** Opening SOURCE INFORMATION block **

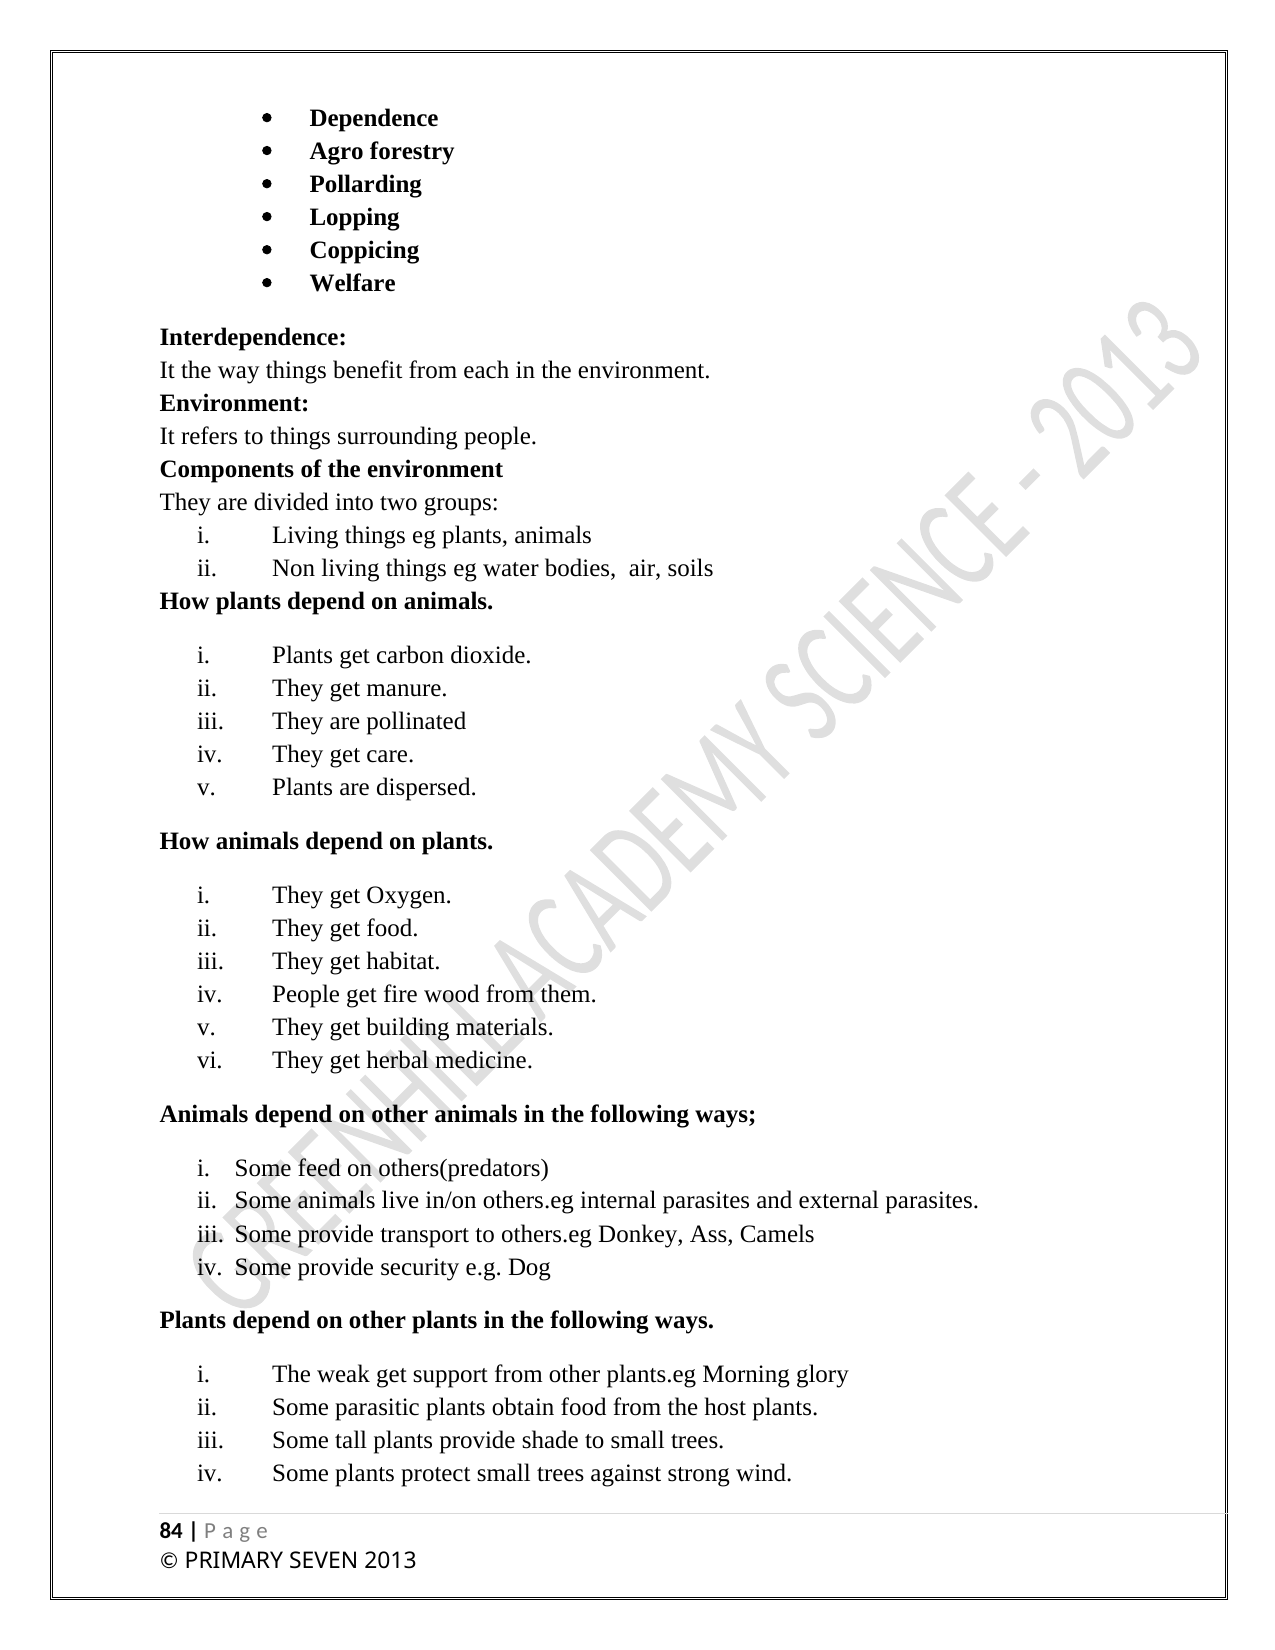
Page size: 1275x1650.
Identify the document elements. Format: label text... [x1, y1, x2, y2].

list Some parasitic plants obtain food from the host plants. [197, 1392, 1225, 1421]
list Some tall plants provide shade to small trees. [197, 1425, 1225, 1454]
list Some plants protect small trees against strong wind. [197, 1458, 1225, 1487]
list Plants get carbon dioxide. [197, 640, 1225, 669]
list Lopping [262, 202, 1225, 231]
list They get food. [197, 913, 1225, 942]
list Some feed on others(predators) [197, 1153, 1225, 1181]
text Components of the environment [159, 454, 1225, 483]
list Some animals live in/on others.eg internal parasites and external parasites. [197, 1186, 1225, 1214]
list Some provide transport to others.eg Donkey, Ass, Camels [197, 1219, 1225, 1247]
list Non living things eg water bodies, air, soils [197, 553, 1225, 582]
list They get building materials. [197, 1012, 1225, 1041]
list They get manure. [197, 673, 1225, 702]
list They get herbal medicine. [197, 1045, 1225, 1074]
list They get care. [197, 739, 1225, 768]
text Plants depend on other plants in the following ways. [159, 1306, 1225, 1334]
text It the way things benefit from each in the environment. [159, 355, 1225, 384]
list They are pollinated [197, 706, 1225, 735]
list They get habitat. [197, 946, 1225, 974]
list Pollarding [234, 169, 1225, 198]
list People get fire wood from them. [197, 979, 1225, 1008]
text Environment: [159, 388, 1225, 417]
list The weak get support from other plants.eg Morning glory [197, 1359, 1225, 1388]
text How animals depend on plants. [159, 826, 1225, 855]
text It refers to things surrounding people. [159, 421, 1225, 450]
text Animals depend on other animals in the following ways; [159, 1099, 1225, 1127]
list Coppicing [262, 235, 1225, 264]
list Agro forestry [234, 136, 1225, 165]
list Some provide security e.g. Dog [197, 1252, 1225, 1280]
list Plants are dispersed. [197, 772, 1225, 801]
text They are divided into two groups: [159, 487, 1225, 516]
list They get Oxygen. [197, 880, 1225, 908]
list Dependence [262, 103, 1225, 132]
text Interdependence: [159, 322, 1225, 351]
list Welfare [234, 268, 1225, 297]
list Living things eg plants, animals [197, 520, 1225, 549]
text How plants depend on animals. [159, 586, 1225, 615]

** Closing SOURCE INFORMATION block **

Set the entries down again exactly. Do not include the images.

◆ RESPONSE ◆
Page size: 1275x1650.
Identify the document elements. Format: label text... [x1, y1, x2, y2].

list Some parasitic plants obtain food from the host plants. [197, 1392, 1225, 1421]
list Some tall plants provide shade to small trees. [197, 1425, 1225, 1454]
list Some plants protect small trees against strong wind. [197, 1458, 1225, 1487]
list Plants get carbon dioxide. [197, 640, 1225, 669]
list Lopping [262, 202, 1225, 231]
list They get food. [197, 913, 1225, 942]
list Some feed on others(predators) [197, 1153, 1225, 1181]
text Components of the environment [159, 454, 1225, 483]
list Some animals live in/on others.eg internal parasites and external parasites. [197, 1186, 1225, 1214]
list Some provide transport to others.eg Donkey, Ass, Camels [197, 1219, 1225, 1247]
list Non living things eg water bodies, air, soils [197, 553, 1225, 582]
list They get building materials. [197, 1012, 1225, 1041]
list They get manure. [197, 673, 1225, 702]
list They get herbal medicine. [197, 1045, 1225, 1074]
list They get care. [197, 739, 1225, 768]
text Plants depend on other plants in the following ways. [159, 1306, 1225, 1334]
text It the way things benefit from each in the environment. [159, 355, 1225, 384]
list They are pollinated [197, 706, 1225, 735]
list They get habitat. [197, 946, 1225, 974]
list Pollarding [234, 169, 1225, 198]
list People get fire wood from them. [197, 979, 1225, 1008]
text Environment: [159, 388, 1225, 417]
list The weak get support from other plants.eg Morning glory [197, 1359, 1225, 1388]
text How animals depend on plants. [159, 826, 1225, 855]
text It refers to things surrounding people. [159, 421, 1225, 450]
text Animals depend on other animals in the following ways; [159, 1099, 1225, 1127]
list Coppicing [262, 235, 1225, 264]
list Agro forestry [234, 136, 1225, 165]
list Some provide security e.g. Dog [197, 1252, 1225, 1280]
list Plants are dispersed. [197, 772, 1225, 801]
text They are divided into two groups: [159, 487, 1225, 516]
list They get Oxygen. [197, 880, 1225, 908]
list Dependence [262, 103, 1225, 132]
text Interdependence: [159, 322, 1225, 351]
list Welfare [234, 268, 1225, 297]
list Living things eg plants, animals [197, 520, 1225, 549]
text How plants depend on animals. [159, 586, 1225, 615]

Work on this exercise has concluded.